Offshore well structures and related problems, including corrosion, raise issues on how to assess and quantify structural integrity. A process to rank issues based on severity, risk, and opportunity is critical. To effectively execute this process there are four key steps to help you develop a proactive preventative programme to aid the life extension of your assets:

  • The first step is to calculate the well weight by using predictive modeling. Modeling, however, will be as reliable and accurate as well input data. Alternatively, you may have to take a direct measurement if the data is unreliable.
  • Once well loads are confirmed by using either of the options (or preferably both!) a health check should be conducted to check how much actual steel is in the asset and how much will be transmitted to the load. A good practice is to record the movement of strings. If movement and behavior is ‘as per design’ it is a good indicator of well’s health.
  • Next is to quantify using the remaining wall thickness to assess the total metal loss and strength capability of the structure. This can be quantified by using pulsed eddy current (PEC), C-PEC (for flexible access) and PCE. Also, multiple historical surveys can be utilised to assess the corrosion rate effectively.
  • Finally, you can assess the well’s overall condition, casing support, and re-assess the well model with operational loads. External sources such as environmental factors (wave and current loads for example) can be quantified as distributed axial loads in the dynamic model.

Once the stress conditions have been corrected you have all the most important information to select the most appropriate and efficient remediation methods for low severity and medium severity assets, for example:

  • Medium severity assets will need essential stabilization work. A conductor guide reinstatement and conductor/surface casing retro-fit centralisers could be used to increase the fatigue life and reduce VME stress.
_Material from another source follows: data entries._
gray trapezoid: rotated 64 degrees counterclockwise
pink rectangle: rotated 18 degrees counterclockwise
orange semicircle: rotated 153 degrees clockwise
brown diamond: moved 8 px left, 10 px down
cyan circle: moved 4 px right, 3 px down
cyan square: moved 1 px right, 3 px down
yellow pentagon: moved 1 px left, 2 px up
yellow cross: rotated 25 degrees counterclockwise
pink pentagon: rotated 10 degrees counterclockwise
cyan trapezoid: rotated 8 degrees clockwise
Further, either mechanical or grout up approaches could be used. For instance, you could either transfer the load of the well and then use conductors with a mechanical clamping mechanism or use grout to transfer the load from the well to the conductor.
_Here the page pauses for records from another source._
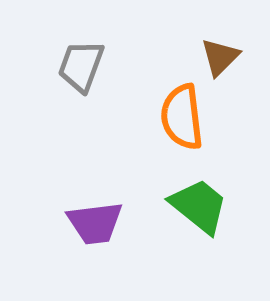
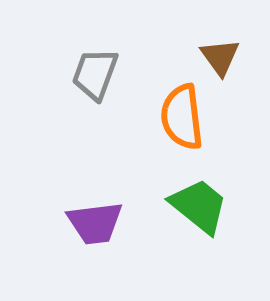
brown triangle: rotated 21 degrees counterclockwise
gray trapezoid: moved 14 px right, 8 px down
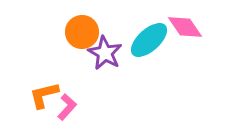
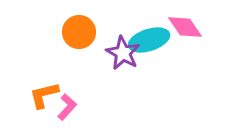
orange circle: moved 3 px left
cyan ellipse: rotated 24 degrees clockwise
purple star: moved 18 px right
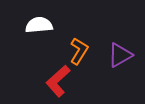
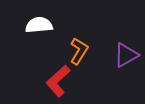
purple triangle: moved 6 px right
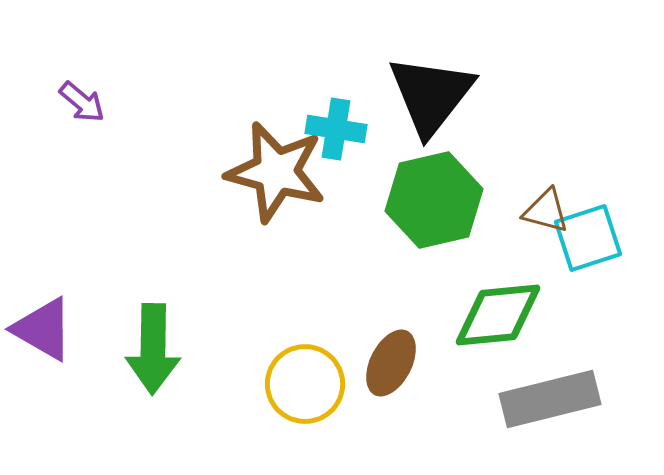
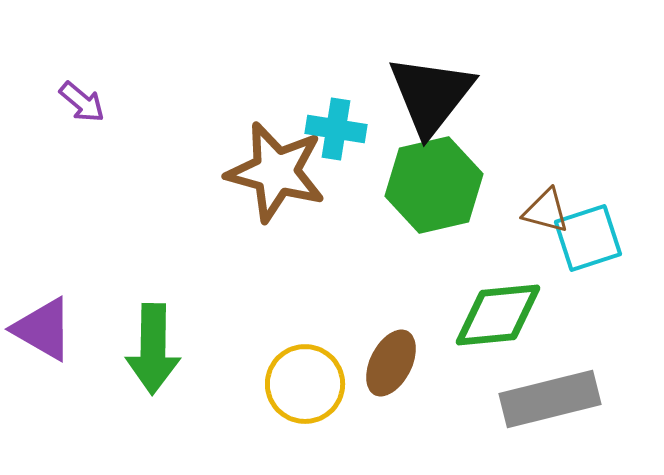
green hexagon: moved 15 px up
Regardless of selecting the appropriate action across your assets, the main takeaway is that best practice is to investigate your wells early, identify and repair critical wells, implement preventive measures to save from developing issues, schedule monitoring, and generic studies. This offers a cost effective approach to life extension and pays off in the long term, as even though you may have to shut in wells for longer during routine inspections, you will identify remedial works and opportunities that you may or will have to address later on and outside of the inspection window. If you work outside of this window you will inherit additional cost and risk dealing with a significantly more challenging project which could have been avoided if the identified symptom was rectified during the inspection.

Conclusion

Preventative and maintenance workovers are more cost-effective in the long run than replacing a failed barrier. It is interesting to note that the oil & gas industry still has differing standards and opinions on barrier definitions, technical interpretations and so forth, but evolving nevertheless. Due to the nature of well integrity being diverse and multidisciplinary, there is a huge demand for entrepreneurship in developing shared management systems to keep the status of well stocks up-to-date. From the operator’s point of view, well integrity is somewhat process-oriented since there are hundreds of active wells and multiple teams working together. This can be leveraged for additional efficiencies. It is necessary to develop an effective relationship between data and inspection to offer a robust, proactive and cost effective integrity programme that supports asset life extension and reduces expensive and complex critical works and rig based activity, which could have been avoided.